Siempre he envidiado a los que son capaces de hacer lo que querían. Tumbado en la cama mientras la luz del sol entraba por la ventana de mi habitación, no me lo pensé dos veces. Estaba en cuarto de carrera y ante la perspectiva de pasar el verano de nuevo con la familia en el pueblo, aquel primer día de julio salí en mi coche hacia el mar. Necesitaba alejarme de la rutina de los amigos muermos, de la casa de veraneo y de las tardes en la piscina.
Sin apenas planificar el viaje, metí la ropa en una mochila, guardé en la cartera el dinero ahorrado de las clases particulares durante el curso, llené el depósito de gasolina de mi 4 L y salí hacia la Costa Brava. Recordaba que fui con mis padres a un camping, cuando era un chaval. Tenía idealizado el sitio con pueblos de calles estrechas de piedra y casas blancas, barcas de pesca en la playa y calas para bucear entre posidonias.
Recogí a una autoestopista inglesa cerca de Cadaqués. Keira no sabía español, yo no sabía inglés, pero tuve buen pálpito en aquel momento. Viajamos por los pueblos de la costa y parábamos donde nos apetecía. Dormíamos en las playas solitarias y nos bañábamos desnudos al amanecer. Nos alimentábamos a base de bocadillos, cerveza y tabaco y nos amábamos como si no hubiera un mañana. Parecía que estábamos en el cielo. Nos comunicábamos como podíamos, pero nos entendíamos a la perfección. Un día vi en una taberna de una aldea de Castellón el cartel del primer festival internacional de música de Benicàssim. Allí nos dirigimos a disfrutar durante tres días de la música rock, indie y electrónica. A ella le gustaban los grupos ingleses y a mí la banda de “Los Planetas”. Vivíamos de noche y dormíamos durante el día, conocimos a mucha gente, compartimos fiesta, porros y bebida, cantábamos las canciones de nuestros grupos. Todos estábamos allí de paso, pero era como si fuéramos del mismo barrio. Con los amigos que allí hicimos salimos en los coches y furgonetas hacia Cartagena, al festival La Mar de Músicas, para escuchar melodías de diferentes partes del mundo y disfrutar de las playas nudistas. Compartíamos tiendas de campaña, playas solitarias, noches de luna llena y amaneceres luminosos.

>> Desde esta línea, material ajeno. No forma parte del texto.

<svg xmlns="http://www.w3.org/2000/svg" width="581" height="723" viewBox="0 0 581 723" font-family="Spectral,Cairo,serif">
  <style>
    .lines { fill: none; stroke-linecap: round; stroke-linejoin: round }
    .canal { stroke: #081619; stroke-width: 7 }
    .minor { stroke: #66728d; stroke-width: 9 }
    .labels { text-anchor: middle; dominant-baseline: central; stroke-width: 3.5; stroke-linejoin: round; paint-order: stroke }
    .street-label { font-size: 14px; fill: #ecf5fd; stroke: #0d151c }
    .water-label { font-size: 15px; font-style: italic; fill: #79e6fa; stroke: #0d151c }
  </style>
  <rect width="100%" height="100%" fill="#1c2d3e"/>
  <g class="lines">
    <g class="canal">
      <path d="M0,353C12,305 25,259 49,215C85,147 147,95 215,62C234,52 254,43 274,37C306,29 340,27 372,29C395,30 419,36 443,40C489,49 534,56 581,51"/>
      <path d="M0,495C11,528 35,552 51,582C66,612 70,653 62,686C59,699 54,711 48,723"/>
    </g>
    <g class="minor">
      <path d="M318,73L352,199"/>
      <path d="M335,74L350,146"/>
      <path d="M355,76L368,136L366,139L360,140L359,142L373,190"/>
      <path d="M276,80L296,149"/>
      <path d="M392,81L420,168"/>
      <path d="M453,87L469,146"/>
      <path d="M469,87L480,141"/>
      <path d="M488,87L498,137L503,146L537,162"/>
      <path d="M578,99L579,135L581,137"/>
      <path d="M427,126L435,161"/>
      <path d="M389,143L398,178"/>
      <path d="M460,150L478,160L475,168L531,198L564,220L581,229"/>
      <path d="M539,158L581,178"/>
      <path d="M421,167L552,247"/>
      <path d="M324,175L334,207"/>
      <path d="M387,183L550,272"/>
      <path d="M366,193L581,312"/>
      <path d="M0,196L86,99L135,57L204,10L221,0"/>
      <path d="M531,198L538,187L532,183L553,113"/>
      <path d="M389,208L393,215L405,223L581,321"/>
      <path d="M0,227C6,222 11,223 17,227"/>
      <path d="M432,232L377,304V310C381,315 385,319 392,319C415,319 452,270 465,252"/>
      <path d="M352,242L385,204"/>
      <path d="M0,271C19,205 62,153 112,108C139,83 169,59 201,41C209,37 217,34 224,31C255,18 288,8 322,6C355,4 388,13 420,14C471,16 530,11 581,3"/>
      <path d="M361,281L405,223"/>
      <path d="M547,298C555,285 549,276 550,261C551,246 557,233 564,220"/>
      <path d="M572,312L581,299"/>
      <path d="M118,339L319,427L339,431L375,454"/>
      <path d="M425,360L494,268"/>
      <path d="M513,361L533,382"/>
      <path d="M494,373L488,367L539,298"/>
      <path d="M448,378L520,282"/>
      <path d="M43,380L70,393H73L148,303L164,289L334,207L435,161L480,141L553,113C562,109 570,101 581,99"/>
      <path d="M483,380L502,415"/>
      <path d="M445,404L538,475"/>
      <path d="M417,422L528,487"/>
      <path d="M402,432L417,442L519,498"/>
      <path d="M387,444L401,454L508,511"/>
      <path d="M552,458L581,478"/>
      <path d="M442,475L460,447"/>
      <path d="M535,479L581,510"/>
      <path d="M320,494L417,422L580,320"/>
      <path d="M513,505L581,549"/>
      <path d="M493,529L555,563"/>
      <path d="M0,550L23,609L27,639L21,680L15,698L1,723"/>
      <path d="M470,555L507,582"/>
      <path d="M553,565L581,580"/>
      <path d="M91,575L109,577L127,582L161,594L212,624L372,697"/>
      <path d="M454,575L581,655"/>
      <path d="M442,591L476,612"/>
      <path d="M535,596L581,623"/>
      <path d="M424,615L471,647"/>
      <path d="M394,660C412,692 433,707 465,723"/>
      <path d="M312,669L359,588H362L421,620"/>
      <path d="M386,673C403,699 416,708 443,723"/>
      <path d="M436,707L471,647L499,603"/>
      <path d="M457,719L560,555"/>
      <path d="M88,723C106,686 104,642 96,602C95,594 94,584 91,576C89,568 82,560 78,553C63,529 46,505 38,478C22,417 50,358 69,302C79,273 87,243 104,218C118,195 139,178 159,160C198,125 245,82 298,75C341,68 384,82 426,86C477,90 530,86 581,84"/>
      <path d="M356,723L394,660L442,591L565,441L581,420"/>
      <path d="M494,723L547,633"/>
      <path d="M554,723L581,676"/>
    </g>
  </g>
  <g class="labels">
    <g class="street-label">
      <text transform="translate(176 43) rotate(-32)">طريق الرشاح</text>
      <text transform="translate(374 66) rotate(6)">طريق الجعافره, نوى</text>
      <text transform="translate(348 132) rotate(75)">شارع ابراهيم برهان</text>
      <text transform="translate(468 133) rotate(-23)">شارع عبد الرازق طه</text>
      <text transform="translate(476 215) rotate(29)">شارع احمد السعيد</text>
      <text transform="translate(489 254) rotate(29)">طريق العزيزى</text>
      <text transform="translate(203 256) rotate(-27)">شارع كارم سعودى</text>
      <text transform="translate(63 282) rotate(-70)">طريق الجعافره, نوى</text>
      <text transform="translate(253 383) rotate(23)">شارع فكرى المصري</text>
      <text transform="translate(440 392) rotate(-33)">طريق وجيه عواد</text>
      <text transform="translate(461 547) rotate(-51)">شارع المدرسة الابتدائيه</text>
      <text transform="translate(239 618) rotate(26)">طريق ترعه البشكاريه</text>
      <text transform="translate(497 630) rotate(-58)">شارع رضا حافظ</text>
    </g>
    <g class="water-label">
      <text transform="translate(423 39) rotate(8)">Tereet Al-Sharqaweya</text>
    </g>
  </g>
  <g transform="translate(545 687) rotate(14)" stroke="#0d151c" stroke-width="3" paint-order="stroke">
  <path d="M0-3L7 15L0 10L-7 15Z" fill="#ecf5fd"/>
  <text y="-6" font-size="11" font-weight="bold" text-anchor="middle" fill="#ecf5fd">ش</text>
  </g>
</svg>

La tropa se dividió en diferentes grupos y nosotros seguimos juntos hasta el Cabo de Gata a disfrutar del mar. Entramos por Carboneras, pasamos por el despropósito de hotel abandonado “El Algarrobico”, Agua Amarga y paramos en la pedanía de pescadores de Las Negras. El ambiente de libertad, bohemia y espíritu hippy se respiraba entre sus calles. La carretera terminaba en la playa y la belleza solitaria del paisaje nos envolvía. El azul del mar, el blanco de las casas y cortijos y el color cobrizo de la tierra, más la ausencia de grandes hoteles y chiringuitos, hace de este sitio el lugar ideal para relajarse de la vorágine urbana. Una pequeña embarcación nos llevó hasta Cala san Pedro, último paraíso de la costa mediterránea. Estuvimos una semana conviviendo con una colonia de hippies que se había establecido allí hacía unos años. Teníamos agua potable de un pozo y una mujer hacía comida barata y rica en la antigua casa del atalayero, que en tiempos avisaba del ataque de los piratas. Nos dedicábamos a bucear, tomar el sol y disfrutar.
Seguimos el viaje por Rodalquilar, precioso pueblo minero abandonado, La Isleta del Moro, Los Escullos y el Cortijo del Fraile, donde se produjeron los hechos conocidos como el Crimen de Níjar.
Para finalizar nuestra aventura llegamos hasta la Barriada de Cabo de Gata y San José. Aquí nos despedimos con la promesa de volvernos a ver. Sabía que no era así, pero fue el mejor verano de mi vida.